Reported: 2009-07-10 10:21 AEST by Adam Megacz
Modified: 2009-09-10 04:01 AEST (History)
1 user (show)

See Also:

Attachments
Add an attachment (proposed patch, testcase, etc.)

Note You need to log in before you can comment on or make changes to this bug.
Description Adam Megacz 2009-07-10 10:21:24 AEST 
Executing

 ssh -vvv -oGSSApiAuthentication=on -oGSSApiDelegateCredentials=on host

produces no error messages if the tickets in the client's credentials cache are of the non-forwardable variety.  I'm not sure if this is a client or server bug, but one of them should produce some sort of message to explain why the user winds up logged in with no tickets.
Comment 1 Damien Miller 2009-09-09 10:40:54 AEST 
I don't think that there is any error here.
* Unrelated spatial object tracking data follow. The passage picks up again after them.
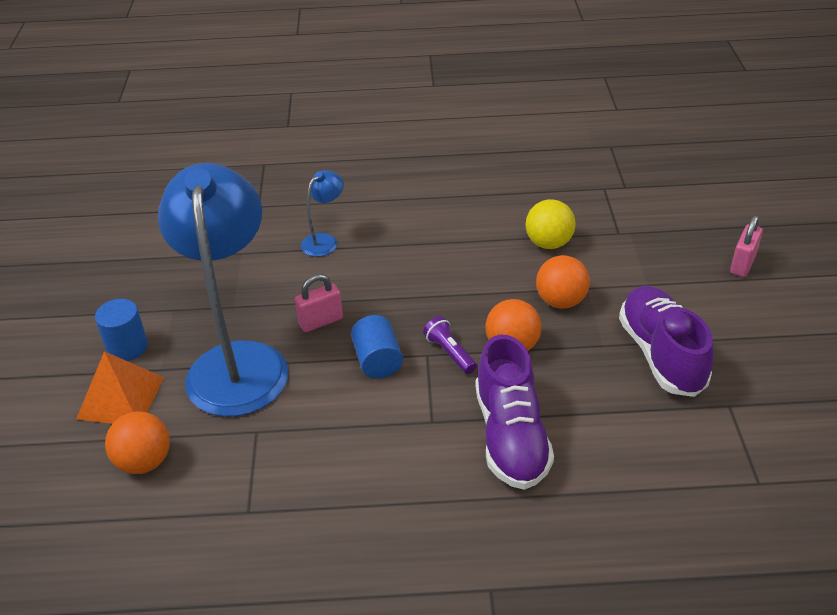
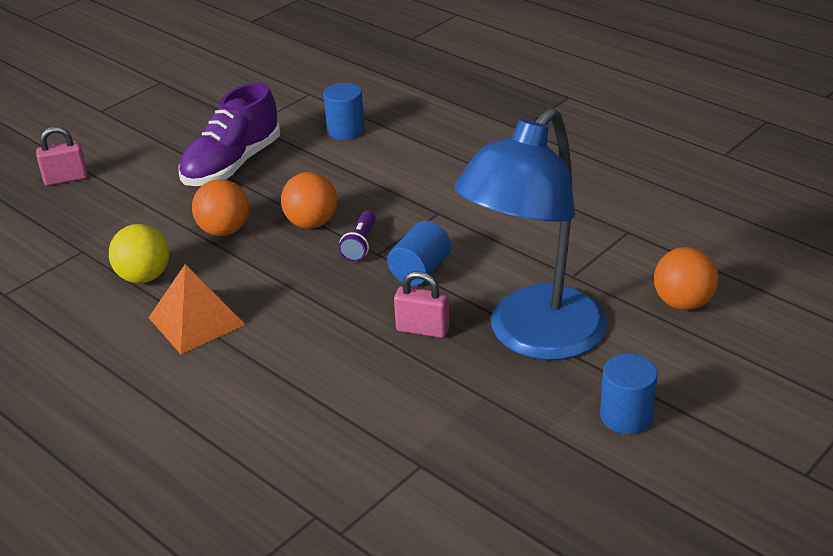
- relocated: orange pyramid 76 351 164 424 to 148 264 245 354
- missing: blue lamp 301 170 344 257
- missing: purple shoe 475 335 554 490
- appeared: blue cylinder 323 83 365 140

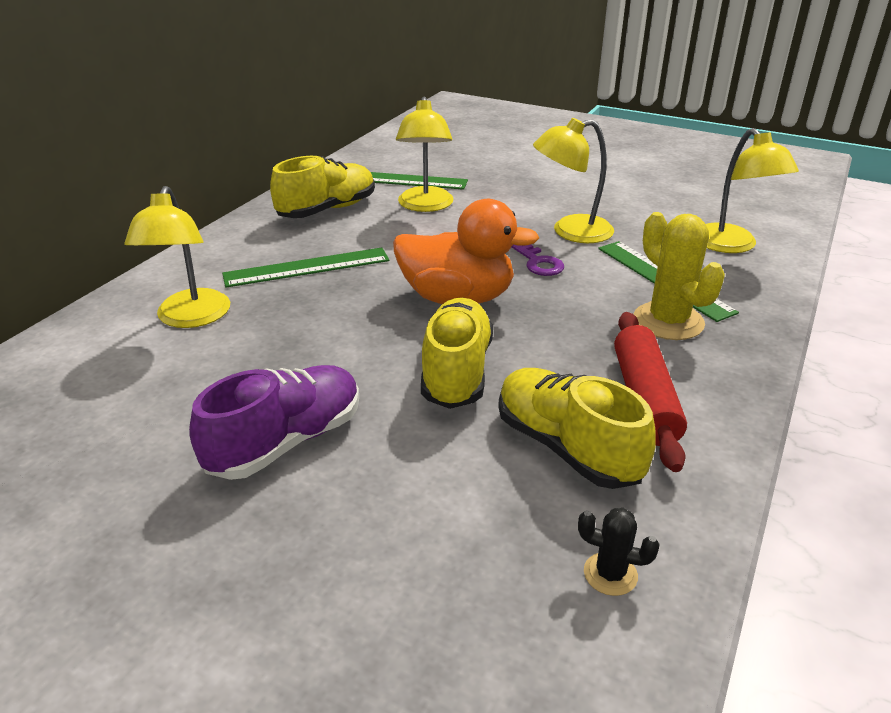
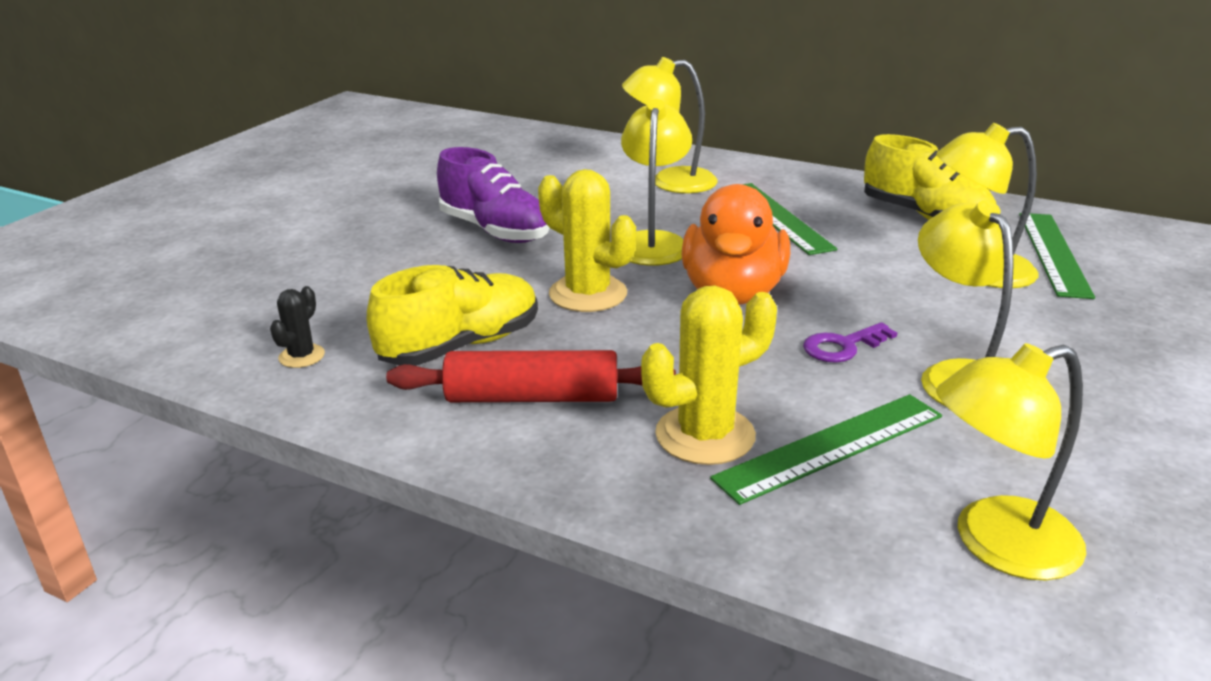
- exchanged: yellow shoe 421 298 493 409 to yellow cactus 538 169 636 312
- appeared: yellow lamp 621 99 692 266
Non-forwardable tickets are not an error condition and neither is using GSSAPIDeletegateCredentials with no forwardable tickets.

Also, it doesn't look like the GSSAPI provides an easy way for us to identify this case (but I am no expert on it).
Comment 2 Adam Megacz 2009-09-10 04:01:14 AEST 
I don't think they're an error condition in general, unless the user has explicitly asked them to be forwarded with "-oGSSApiDelegateCredentials=on".  In that case openssh ought to inform the user that it was unable to carry out her explicit request.